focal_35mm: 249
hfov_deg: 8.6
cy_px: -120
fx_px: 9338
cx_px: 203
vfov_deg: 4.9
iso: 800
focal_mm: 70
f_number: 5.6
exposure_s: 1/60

--

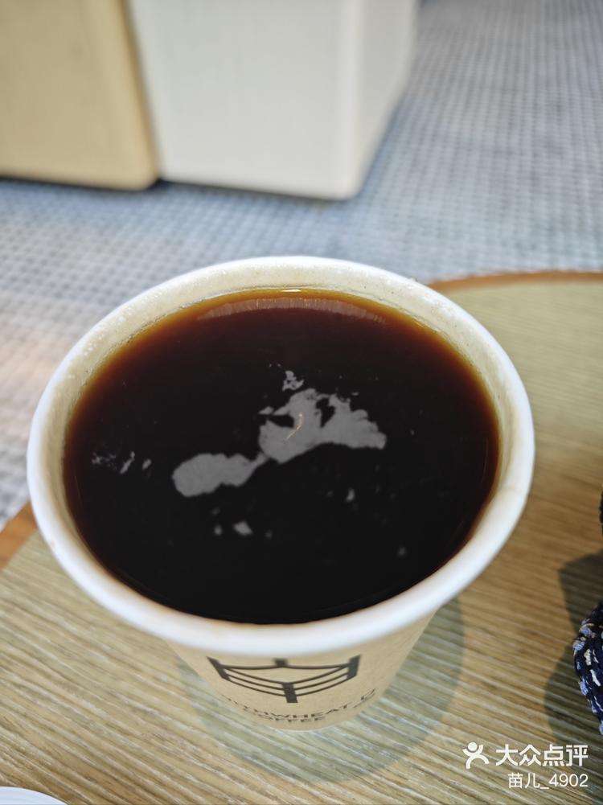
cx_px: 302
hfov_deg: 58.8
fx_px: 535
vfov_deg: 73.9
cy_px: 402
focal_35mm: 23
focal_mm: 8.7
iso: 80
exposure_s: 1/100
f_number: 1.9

◆ **WHAT TO WORK ON**
Would you please copy, word for word, everything above from the line containing "vfov_deg: 73.9" down to the line containing "f_number: 1.9", those two lines included?

◆ **REPLY TO THE TASK**
vfov_deg: 73.9
cy_px: 402
focal_35mm: 23
focal_mm: 8.7
iso: 80
exposure_s: 1/100
f_number: 1.9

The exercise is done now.